This is not drift — it’s domain-specific design.
🛠️ Crafting — Service-Level Authority (Jobs & Scheduling)¶
Crafting authority may be evaluated without an owner context.
Some crafting mutations (job scheduling, station caps, queue control) are service-level operations rather than per-entity actions.
For this reason:
- ICraftingAuthority.CanMutate(...) may receive owner == null
- Authority binders must tolerate a null owner
- This allows clean separation between player-scoped authority and system-level authority.
This is expected behaviour and not an error condition.
If no ICraftingAuthority is assigned to the service, Crafting runs in
permissive (single-player) mode by design.
🩸 Health — Opt-In Authority (Gameplay State)¶
Health is frequently used in: - single-player games - prototypes - AI simulations - editor tools
Because of this, Health uses opt-in authority.
How it works¶
HealthSystem.requireAuthoritycontrols enforcement- When OFF (default):
- Health mutations are allowed
- Binders are ignored
- When ON:
- Health resolves
IHealthAuthority - Missing or denying binders block all mutations
Why¶
Blocking health by default would: - break single-player workflows - add friction to prototyping - confuse non-multiplayer users
So Health defaults to permissive, and becomes authoritative only when you ask for it.
✨ Status Effects — Opt-In Authority (Gameplay Modifiers)¶
Status Effects are frequently used for: - buffs and debuffs - damage-over-time / heal-over-time - crowd control - local gameplay effects - editor and demo tooling
For this reason, Status Effects use opt-in authority, matching the Health system.
How it works¶
StatusEffectController.requireAuthoritycontrols enforcement- When OFF (default):
- Status ticks and mutations are allowed
- Authority binders are ignored
- When ON:
- Status resolves
IStatusAuthority - Missing or denying binders block all mutations and ticking
Why¶
Making Status Effects authoritative by default would: - break single-player workflows - complicate prototyping - add unnecessary friction for local gameplay
So Status Effects default to permissive, and become authoritative only when explicitly enabled — exactly like Health.
💰 Currency & Economy — Fail-Closed Authority (Transactional State)¶
Currency and Economy represent high-risk state: - purchases - shops - rewards - exploits
For these systems, authority is fail-closed when enabled.
How it works¶
- Currency is the authoritative gate.
- Economy does not implement a separate authority interface.

**Exercise data**
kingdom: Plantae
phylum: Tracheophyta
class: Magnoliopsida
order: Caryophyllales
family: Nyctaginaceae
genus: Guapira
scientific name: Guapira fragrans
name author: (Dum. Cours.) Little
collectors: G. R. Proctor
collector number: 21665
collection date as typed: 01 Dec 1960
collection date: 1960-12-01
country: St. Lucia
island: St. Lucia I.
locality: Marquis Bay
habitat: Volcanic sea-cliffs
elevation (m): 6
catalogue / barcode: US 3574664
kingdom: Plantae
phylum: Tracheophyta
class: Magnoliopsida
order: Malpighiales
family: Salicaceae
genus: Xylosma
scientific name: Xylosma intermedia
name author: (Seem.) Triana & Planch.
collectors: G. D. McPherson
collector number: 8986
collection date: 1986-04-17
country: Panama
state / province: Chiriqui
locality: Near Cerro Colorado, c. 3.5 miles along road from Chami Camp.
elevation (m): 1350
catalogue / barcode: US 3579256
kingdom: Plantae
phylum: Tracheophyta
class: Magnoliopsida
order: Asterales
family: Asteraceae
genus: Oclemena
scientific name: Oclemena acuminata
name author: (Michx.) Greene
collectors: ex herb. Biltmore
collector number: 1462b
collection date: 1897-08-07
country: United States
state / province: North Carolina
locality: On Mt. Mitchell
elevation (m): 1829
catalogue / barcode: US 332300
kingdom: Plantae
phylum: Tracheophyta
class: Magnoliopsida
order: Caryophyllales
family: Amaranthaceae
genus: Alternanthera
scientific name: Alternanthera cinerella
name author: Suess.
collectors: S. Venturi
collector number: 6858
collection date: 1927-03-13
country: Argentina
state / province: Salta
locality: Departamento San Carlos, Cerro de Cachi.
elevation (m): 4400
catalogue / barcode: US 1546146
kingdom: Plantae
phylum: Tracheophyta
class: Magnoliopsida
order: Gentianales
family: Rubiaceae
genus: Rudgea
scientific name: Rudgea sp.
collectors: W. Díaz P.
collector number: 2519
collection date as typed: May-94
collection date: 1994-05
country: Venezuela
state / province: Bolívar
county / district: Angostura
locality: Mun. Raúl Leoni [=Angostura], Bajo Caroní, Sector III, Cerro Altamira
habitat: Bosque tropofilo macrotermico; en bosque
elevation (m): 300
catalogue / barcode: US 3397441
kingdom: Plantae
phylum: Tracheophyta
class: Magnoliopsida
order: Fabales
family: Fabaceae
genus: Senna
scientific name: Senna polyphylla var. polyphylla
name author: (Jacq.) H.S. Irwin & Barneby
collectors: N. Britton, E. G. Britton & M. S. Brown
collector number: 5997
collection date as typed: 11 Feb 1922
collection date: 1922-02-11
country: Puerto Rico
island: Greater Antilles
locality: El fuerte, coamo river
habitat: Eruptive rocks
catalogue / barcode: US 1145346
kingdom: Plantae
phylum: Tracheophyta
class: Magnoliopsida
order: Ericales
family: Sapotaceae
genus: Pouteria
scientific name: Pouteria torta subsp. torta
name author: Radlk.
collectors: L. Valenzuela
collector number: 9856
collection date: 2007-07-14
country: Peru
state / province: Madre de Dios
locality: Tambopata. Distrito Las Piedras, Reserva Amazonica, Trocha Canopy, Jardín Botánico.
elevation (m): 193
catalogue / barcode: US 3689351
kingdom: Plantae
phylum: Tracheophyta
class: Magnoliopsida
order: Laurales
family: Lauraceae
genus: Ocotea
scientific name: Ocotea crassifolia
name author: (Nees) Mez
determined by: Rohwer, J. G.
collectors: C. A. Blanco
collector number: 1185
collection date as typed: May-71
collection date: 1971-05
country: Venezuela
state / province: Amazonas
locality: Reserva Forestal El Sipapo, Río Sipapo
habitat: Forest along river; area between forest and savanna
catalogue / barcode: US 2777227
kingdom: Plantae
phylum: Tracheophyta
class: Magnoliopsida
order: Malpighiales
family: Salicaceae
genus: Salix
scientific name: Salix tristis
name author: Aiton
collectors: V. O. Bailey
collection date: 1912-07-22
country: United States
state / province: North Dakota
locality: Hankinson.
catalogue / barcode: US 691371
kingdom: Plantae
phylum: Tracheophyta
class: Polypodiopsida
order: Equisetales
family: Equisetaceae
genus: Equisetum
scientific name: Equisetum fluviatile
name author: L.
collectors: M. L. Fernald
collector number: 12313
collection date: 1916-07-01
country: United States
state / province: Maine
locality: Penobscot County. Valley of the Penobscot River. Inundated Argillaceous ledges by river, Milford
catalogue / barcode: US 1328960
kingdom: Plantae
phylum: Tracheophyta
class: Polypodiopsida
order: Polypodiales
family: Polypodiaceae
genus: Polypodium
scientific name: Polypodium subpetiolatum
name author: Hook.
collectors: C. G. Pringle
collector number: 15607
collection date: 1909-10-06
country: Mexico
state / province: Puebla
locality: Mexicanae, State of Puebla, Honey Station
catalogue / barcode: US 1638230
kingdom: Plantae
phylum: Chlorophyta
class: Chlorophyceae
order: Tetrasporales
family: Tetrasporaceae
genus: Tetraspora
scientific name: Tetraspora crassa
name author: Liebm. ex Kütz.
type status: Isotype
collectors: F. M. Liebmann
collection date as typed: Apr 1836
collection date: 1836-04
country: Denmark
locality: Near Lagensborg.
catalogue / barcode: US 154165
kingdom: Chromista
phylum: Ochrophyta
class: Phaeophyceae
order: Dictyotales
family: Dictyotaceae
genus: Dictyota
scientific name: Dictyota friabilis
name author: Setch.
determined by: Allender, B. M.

**Questions on the material**
(1) According to the documentation on game-system authority, why does Health use opt-in authority instead of being authoritative by default? Answer in one to three sentences.
(2) Write the next part of the documentation on game-system authority, starting after its final sentence about Economy.

**Responses per task**
(1) Health is often used in single-player games, prototypes, AI simulations, and editor tools. Blocking health mutations by default would break single-player workflows, add friction to prototyping, and confuse non-multiplayer users. Health therefore stays permissive and becomes authoritative only when requested.

(2)
- All Economy mutations flow through:
Economy → IValueLedger → ICurrencyService
- When using an authority-wrapped Currency service stack:
- Missing or denying binders block all Economy mutations
- This prevents accidental exploits when authority is forgotten.
Why¶
Silent currency mutation is a security bug. Failing closed is safer than “it still worked”.
📦 Other Systems¶
| System | Authority Model | Rationale |
|---|---|---|
| Crafting | Permissive unless explicitly bound (service-level) | Jobs, queues, scheduler & offline logic |
| Currency | Fail-closed when wrapped | Exploit-prone |
| Health | Opt-in | Commonly local gameplay state |
| Inventory | Permissive by default | Commonly local; authority shown in demos for transparency |
| Pickups | Permissive by default | World interaction |
| Status Effects | Opt-in | Matches Health; enforced only when explicitly enabled |
What RevFramework Does NOT Provide¶
To be explicit:
- ❌ Networking
- ❌ Replication
- ❌ Client prediction
- ❌ Rollback / reconciliation
- ❌ Netcode SDK integration
You are expected to: - call mutations from an authoritative context - replicate results using your netcode of choice - resolve ownership/server logic yourself
Netcode Integration¶
RevFramework has been designed to integrate cleanly with:
- Unity Netcode for GameObjects (NGO)
- Mirror
- Fusion
- Custom RPC layers
See Samples → NetcodeSamples for illustrative patterns.
These are teaching examples, not production netcode.
Final Word¶
RevFramework is a runtime framework, not a multiplayer solution.
If you want: - full control - explicit rules - predictable behaviour
This approach will feel familiar.
If you want: - drop-in multiplayer - prefab kits - magic replication
This is not the right tool.
Authority is a contract, not a feature.
RevFramework enforces the authority rules you define — nothing more, nothing less.